Task details:
List every line in this data where the string "начислено" occurs.

Version difference data
■ ■ ■
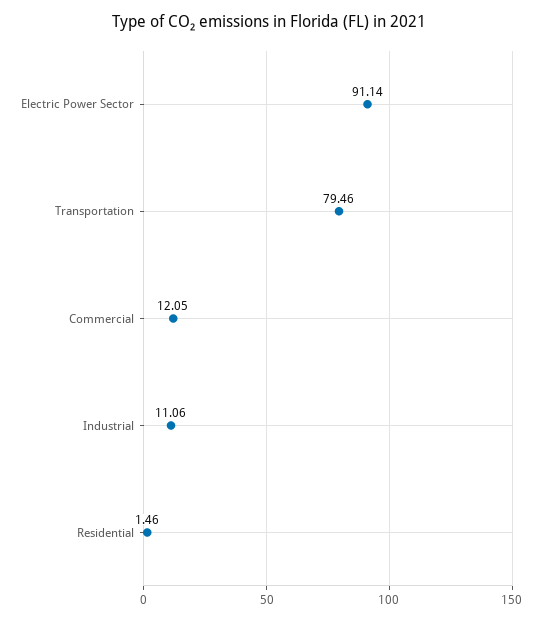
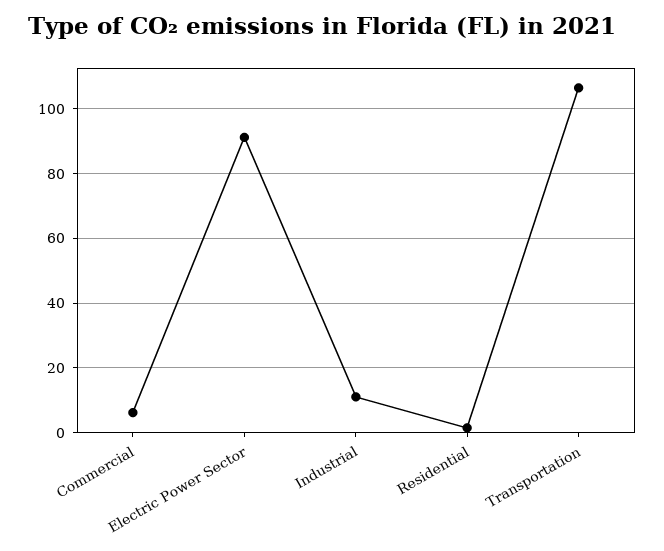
Transportation: 79.46 -> 106
Commercial: 12.05 -> 6

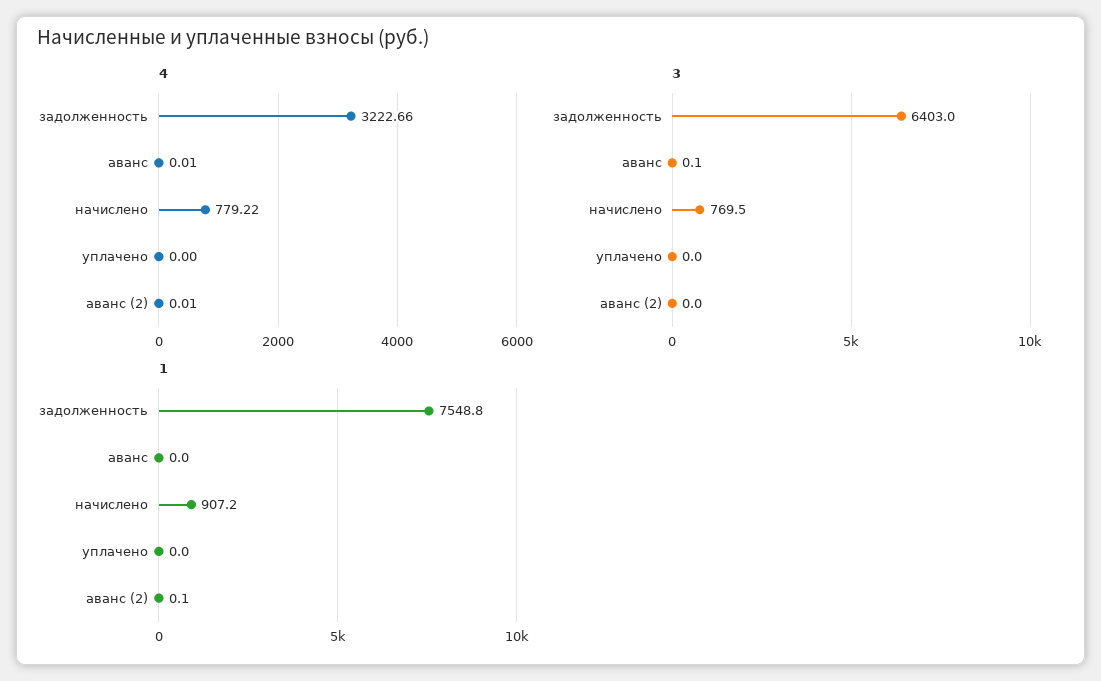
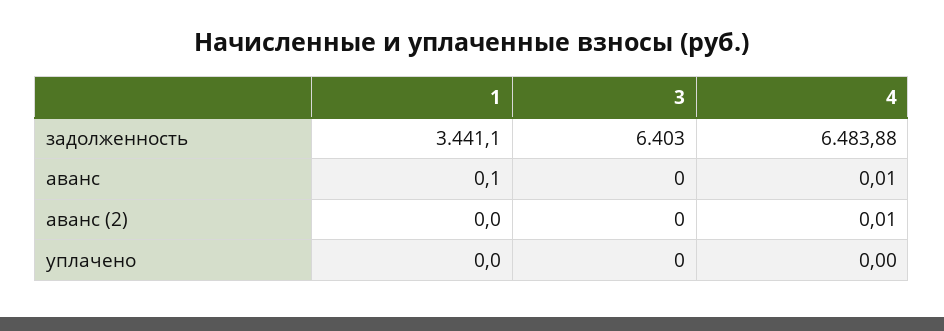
4, задолженность: 3222.66 -> 6483.88
4, начислено: 779.22 -> none
3, аванс: 0.1 -> 0
3, начислено: 769.5 -> none
1, задолженность: 7548.8 -> 3441.1
1, аванс: 0 -> 0.1
1, начислено: 907.2 -> none
1, аванс (2): 0.1 -> 0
■ ■ ■
Exercise solution:
4, начислено: 779.22 -> none
3, начислено: 769.5 -> none
1, начислено: 907.2 -> none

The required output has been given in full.